Texte à lire -
=-=-=

L'Anses modifie sa méthode d'élaboration des valeurs guides de qualité de l'air intérieur. A cette occasion, elle propose aussi une liste actualisée de substances prioritaires. Présentation.

Bâtiment  |    |  Laurent Radisson Actu-Environnement.com
   
Qualité de l'air intérieur : l'Anses travaille sur de nouvelles valeurs guides
   

L'Agence nationale de sécurité sanitaire de l'alimentation, de l'environnement et du travail (Anses) vient de mettre à jour sa méthode d'élaboration des valeurs guides de qualité de l'air intérieur (VGAI). Cette mise à jour est accompagnée d'une actualisation de la liste des substances prioritaires.

Nouvelles substances prioritaires

Les VGAI sont "des valeurs sanitaires qui ont pour objectif de fournir une base pour protéger la population des effets néfastes pour la santé liés à une exposition de la pollution de l'air par une substance par inhalation et d'éliminer ou de réduire les contaminants ayant un effet négatif sur la santé humaine", rappelle l'Anses."Elles servent ainsi à aider les pouvoirs publics à fixer des valeurs de gestion de la qualité de l'air intérieur".

=-=-=

Tâche 1 -
Transcrivez à l'identique le passage du texte sur la qualité de l'air intérieur compris entre « L'Anses modifie sa » et « des substances prioritaires. » inclus.
Tâche 2 -
Condensez en une seule phrase le paragraphe du texte sur la qualité de l'air intérieur qui commence par « L'Agence nationale de sécurité sanitaire », en conservant ses informations principales.
Tâche 3 -
Poursuivez la rédaction du texte sur la qualité de l'air intérieur à la suite de sa dernière phrase.
Les enregistrements n'ont aucun lien avec le texte sur la qualité de l'air intérieur.

=-=-=

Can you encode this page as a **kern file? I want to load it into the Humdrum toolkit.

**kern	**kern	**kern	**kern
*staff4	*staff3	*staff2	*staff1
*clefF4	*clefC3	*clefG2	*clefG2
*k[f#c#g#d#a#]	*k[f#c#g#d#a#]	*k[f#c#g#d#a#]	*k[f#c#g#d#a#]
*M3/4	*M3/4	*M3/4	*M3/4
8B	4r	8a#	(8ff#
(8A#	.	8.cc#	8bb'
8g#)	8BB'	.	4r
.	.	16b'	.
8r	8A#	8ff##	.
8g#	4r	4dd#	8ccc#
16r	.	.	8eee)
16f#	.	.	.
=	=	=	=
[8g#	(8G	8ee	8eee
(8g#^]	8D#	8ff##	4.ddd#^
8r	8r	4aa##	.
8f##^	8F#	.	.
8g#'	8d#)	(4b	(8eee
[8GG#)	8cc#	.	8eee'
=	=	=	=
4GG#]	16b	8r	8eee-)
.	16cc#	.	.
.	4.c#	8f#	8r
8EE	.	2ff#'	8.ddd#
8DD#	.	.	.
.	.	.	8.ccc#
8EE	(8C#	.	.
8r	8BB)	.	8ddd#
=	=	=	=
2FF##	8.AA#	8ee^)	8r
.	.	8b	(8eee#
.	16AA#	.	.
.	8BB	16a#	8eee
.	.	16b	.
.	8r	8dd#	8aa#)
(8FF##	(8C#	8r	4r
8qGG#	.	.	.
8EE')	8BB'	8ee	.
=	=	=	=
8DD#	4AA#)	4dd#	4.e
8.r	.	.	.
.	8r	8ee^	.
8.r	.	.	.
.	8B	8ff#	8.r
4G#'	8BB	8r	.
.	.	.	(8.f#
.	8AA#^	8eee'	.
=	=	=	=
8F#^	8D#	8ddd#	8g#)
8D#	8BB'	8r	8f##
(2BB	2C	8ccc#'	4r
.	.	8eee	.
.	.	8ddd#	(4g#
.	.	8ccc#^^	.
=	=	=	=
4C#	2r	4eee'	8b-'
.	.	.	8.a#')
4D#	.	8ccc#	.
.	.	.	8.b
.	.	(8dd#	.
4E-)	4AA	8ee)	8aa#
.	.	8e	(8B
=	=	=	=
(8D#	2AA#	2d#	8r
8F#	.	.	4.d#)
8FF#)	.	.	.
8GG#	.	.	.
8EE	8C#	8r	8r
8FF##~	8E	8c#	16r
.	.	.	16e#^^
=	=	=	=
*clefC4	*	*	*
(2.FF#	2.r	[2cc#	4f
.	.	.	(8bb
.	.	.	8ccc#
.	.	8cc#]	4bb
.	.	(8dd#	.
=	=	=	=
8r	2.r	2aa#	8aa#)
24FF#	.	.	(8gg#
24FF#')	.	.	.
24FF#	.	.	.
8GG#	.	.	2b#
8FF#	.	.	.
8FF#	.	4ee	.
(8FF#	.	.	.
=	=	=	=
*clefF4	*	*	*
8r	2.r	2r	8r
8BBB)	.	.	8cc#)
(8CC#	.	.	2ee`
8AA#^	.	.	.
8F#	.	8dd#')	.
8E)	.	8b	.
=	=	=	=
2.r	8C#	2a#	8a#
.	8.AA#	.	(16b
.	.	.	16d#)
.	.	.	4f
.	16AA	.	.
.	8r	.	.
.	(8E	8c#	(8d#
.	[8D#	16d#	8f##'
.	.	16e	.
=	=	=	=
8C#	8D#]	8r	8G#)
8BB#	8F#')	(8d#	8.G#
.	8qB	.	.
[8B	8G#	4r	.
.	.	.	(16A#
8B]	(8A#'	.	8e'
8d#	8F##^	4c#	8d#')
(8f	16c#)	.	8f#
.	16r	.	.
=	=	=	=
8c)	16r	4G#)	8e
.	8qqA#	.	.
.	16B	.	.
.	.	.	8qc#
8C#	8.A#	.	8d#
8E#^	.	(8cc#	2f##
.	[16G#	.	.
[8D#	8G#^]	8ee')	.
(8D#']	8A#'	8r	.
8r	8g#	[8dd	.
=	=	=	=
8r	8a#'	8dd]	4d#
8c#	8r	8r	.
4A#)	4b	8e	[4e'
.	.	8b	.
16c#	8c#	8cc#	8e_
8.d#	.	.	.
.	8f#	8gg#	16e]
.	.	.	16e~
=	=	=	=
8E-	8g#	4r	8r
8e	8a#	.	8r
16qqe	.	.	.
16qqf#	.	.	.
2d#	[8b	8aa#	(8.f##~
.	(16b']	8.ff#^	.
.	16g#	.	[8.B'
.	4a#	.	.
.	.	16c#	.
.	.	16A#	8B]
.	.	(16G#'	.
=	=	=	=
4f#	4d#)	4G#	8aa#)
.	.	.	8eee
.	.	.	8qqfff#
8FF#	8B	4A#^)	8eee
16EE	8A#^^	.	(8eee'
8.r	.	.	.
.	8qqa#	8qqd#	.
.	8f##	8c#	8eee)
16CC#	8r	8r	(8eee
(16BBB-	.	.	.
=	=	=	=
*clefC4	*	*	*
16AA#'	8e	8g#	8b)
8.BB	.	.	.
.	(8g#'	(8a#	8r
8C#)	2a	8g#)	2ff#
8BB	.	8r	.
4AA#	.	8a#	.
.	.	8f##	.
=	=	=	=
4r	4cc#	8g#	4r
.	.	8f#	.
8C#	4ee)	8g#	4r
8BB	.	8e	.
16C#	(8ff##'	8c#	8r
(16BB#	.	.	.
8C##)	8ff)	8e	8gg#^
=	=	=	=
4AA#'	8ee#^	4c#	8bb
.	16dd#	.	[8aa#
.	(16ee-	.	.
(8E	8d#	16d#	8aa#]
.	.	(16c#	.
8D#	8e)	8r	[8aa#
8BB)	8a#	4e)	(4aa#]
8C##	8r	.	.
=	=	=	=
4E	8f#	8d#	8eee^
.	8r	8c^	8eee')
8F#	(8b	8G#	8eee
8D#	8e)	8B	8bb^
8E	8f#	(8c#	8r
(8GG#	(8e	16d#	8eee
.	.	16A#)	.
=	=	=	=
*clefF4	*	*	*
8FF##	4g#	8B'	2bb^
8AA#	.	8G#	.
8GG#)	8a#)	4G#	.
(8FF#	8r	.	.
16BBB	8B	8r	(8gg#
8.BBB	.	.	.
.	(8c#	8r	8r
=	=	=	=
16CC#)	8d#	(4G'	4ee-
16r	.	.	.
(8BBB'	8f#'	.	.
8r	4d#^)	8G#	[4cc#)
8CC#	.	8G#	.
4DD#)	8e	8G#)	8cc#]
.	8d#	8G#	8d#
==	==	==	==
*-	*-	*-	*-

=-=-=

Résultat attendu 1 -
L'Anses modifie sa méthode d'élaboration des valeurs guides de qualité de l'air intérieur. A cette occasion, elle propose aussi une liste actualisée de substances prioritaires. Présentation.

Bâtiment  |    |  Laurent Radisson Actu-Environnement.com
   
Qualité de l'air intérieur : l'Anses travaille sur de nouvelles valeurs guides
   

L'Agence nationale de sécurité sanitaire de l'alimentation, de l'environnement et du travail (Anses) vient de mettre à jour sa méthode d'élaboration des valeurs guides de qualité de l'air intérieur (VGAI). Cette mise à jour est accompagnée d'une actualisation de la liste des substances prioritaires.

Résultat attendu 2 -
L'Anses a actualisé sa méthode d'élaboration des valeurs guides de qualité de l'air intérieur (VGAI), ainsi que la liste des substances prioritaires.

Résultat attendu 3 -
Suite à l'actualisation de la hiérarchisation des polluants par l'Observatoire de la qualité de l'air intérieur (OQAI), l'Agence indique que les substances prioritaires à étudier pour l'élaboration de VGAI sont les suivantes : acétaldéhyde, acroléine, chloroforme, 1,4-dichlorobenzène, dioxyde d'azote, éthylbenzène et fluorène.

"Par ailleurs, une réflexion sera initiée sur la possibilité de construire des VGAI pour des substances appartenant à une même famille chimique et présentant des effets ou des mécanismes d'action communs (phtalates, aldéhydes, etc.)", indique Marc Mortureux, Directeur général de l'Anses, dans un avis publié en avril 2011.

Vers des valeurs guides pour les poussières intérieures

En outre, certaines substances présentes dans les environnements intérieurs, et plus particulièrement dans les poussières, n'ont pas été traitées. C'est le cas des composés organiques semi-volatils : phtalates, retardateurs de flamme bromés… "Pour ces substances, l'exposition par voie orale via les poussières peut être non négligeable, en particulier pour certains groupes de population comme les jeunes enfants", confirme l'Anses.

Aussi, afin de "s'inscrire dans une vision globale de l'exposition dans les environnements intérieurs", l'Agence a entamé un travail exploratoire sur la pertinence d'élaborer des valeurs guides pour les poussières intérieures (VGPI). Les substances prioritaires en la matière sont l'arsenic, le di-2-éthylhexylphtalate (DEHP), le plomb, le benzo[a]pyrène et le chrome.

"Les questions méthodologiques sur l'élaboration d'une VGPI et son articulation avec la VGAI restent complexes et font l'objet d'un exercice pratique pour le phtalate de di(2-éthylhexyle) (DEHP)", ajoute Marc Mortureux.

Sept valeurs guides déjà publiées

En 2007, l'Agence avait déjà publié une liste de douze substances prioritaires pour l'élaboration de VGAI.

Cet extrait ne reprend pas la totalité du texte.